The potential role of specific bacterial species in MS pathogenesis

Recent studies have identified specific bacterial species that may play a role in MS pathogenesis by modulating immune responses and CNS inflammation. For instance, a study by Chen et al.

found that the oral microbiota of MS patients was enriched in pro-inflammatory bacterial species, such as Fusobacterium and Peptostreptococcus, compared to healthy controls. Another study by Cekanaviciute et al. demonstrated that the gut commensal bacteria Akkermansia muciniphila ameliorated EAE severity by inducing regulatory T cells (Tregs) and reducing pro-inflammatory cytokines.

Moreover, a recent study by Berer et al. demonstrated that the gut commensal bacterium segmented filamentous bacterium (SFB) induced a pro-inflammatory Th17 cell response in the gut and enhanced EAE severity in mouse models.

Additionally, the study found that germ-free mice, which lack commensal bacteria, were protected against EAE, and colonization with SFB restored EAE susceptibility.

The potential therapeutic implications of manipulating the gut microbiota in MS

The emerging evidence linking gut dysbiosis and MS pathogenesis suggests that manipulating the gut microbiota may be a potential therapeutic strategy for MS.

Several preclinical and clinical studies have investigated the potential therapeutic implications of probiotics, prebiotics, and fecal microbiota transplantation (FMT).

For instance, a pilot study by Tankou et al.

found that MS patients who consumed a probiotic yogurt containing Lactobacillus, Bifidobacterium, and Streptococcus had a significant reduction in pro-inflammatory cytokine levels and an increase in anti-inflammatory cytokine levels compared to placebo. Additionally, a randomized controlled trial by Kouchaki et al. demonstrated that supplementation with the prebiotic oligofructose-enriched inulin improved fatigue and quality of life in MS patients.
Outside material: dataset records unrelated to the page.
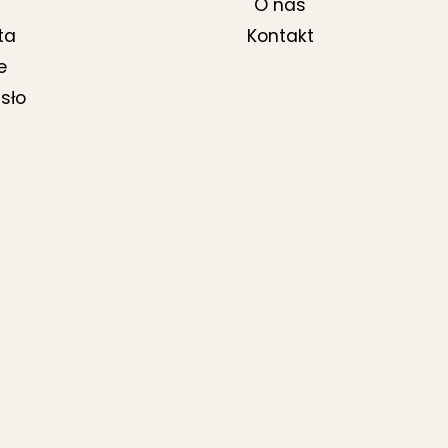
O nas
ta
Kontakt
e
sło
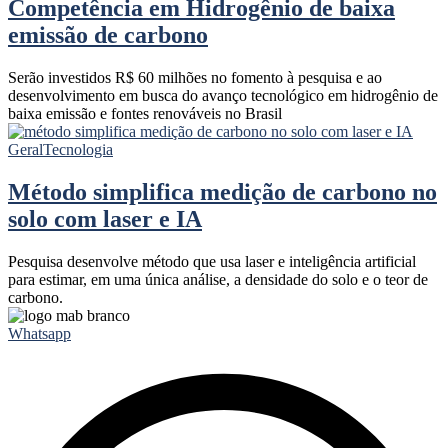
Competência em Hidrogênio de baixa
emissão de carbono
Serão investidos R$ 60 milhões no fomento à pesquisa e ao
desenvolvimento em busca do avanço tecnológico em hidrogênio de
baixa emissão e fontes renováveis no Brasil
Geral
Tecnologia
Método simplifica medição de carbono no
solo com laser e IA
Pesquisa desenvolve método que usa laser e inteligência artificial
para estimar, em uma única análise, a densidade do solo e o teor de
carbono.
Whatsapp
Moreover, a clinical trial by Borody et al. investigated the safety and efficacy of FMT in MS patients and found that FMT led to significant improvements in fatigue, depression, and quality of life.

Conclusion

The emerging evidence linking the gut microbiota and MS pathogenesis suggests that bacteria may play a critical role in the development and progression of MS.

Dysbiosis in the gut microbiota has been associated with alterations in immune responses and CNS inflammation, contributing to MS pathogenesis. Manipulating the gut microbiota through dietary interventions, probiotics, prebiotics, or FMT may be a potential therapeutic strategy for MS.

Further studies are needed to elucidate the exact mechanisms underlying the role of the gut microbiota in MS and to evaluate the safety and efficacy of microbiota-targeted therapies.